Identifying genetic modifiers of autosomal recessive polycystic kidney disease (1179.1)

Abstract

Autosomal recessive polycystic kidney disease (ARPKD) affects 1/20000 live births and is ~35% neonatal lethal, with ~50% of the surviving patients developing end‐stage renal disease (ESRD) within the first decade of life. ARPKD is caused by mutations in the PKHD1 gene in both humans and the orthologous rat model of ARPKD, the PCK rat. Identifying genetic modifiers of ARPKD in humans is challenging due to genetic heterogeneity and environmental variability. To circumvent this, we and others have turned to rodent models of ARPKD for candidate gene discovery. We identified 2 genetic backgrounds (FHH and SS) that attenuate ARPKD severity compared with the SD background of the original PCK rat.

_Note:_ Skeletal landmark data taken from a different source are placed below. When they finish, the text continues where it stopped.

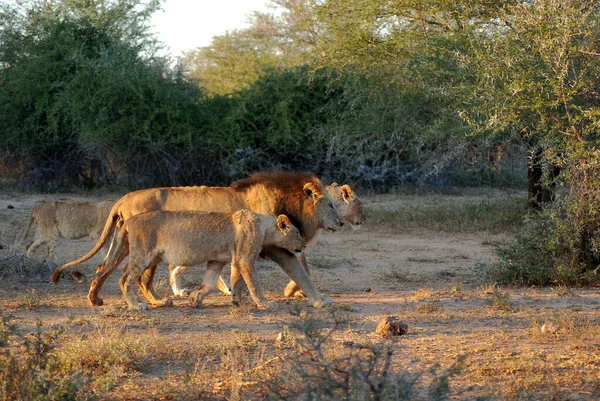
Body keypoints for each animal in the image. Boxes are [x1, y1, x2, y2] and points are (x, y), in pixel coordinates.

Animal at [96, 208, 308, 310]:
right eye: (298, 232)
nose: (304, 245)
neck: (264, 226)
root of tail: (130, 220)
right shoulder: (245, 259)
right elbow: (255, 285)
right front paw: (265, 304)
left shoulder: (218, 260)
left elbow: (210, 284)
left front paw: (194, 298)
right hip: (143, 254)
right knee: (125, 278)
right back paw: (136, 306)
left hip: (153, 257)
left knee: (139, 278)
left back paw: (160, 302)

Compared with renal cyst formation in the SD.PCK rat (26±4), FHH.PCK (5±2; P<0.001) and SS.PCK (8±2; P<0.001) had significantly reduced cysts per renal cross‐section at 30 days of age. Reduced cyst formation was also confirmed by significantly decreased FHH.PCK (1.4±0.1g; P<0.001) and SS.PCK (1.7±0.1g; P<0.001) kidney weights compared with SD.PCK (3.1±0.2g) at 30 days of age. We hypothesized that genetic modifiers of ARPKD severity are likely shared by SS and FHH backgrounds. To identify these modifiers, renal transcripts were analyzed by microarray, which revealed 18 transcripts that concordantly changed in expression in FHH.PCK and SS.PCK kidneys (30 day), but not SD.PCK. Sequence analysis of the FHH.PCK, SS.PCK, and SD.PCK genomes showed that 5 out of 18 transcripts (Ndrg1, Hsd3b, Fmo1, Grtp1, and Proc1) reside in regions that are significantly enriched with variants that are shared by FHH.PCK and SS.PCK but not SD.PCK, suggesting the presence of common genetic modifiers of ARPKD. Collectively, these data provide 5 novel candidate modifiers of ARPKD risk for mechanistic follow‐up.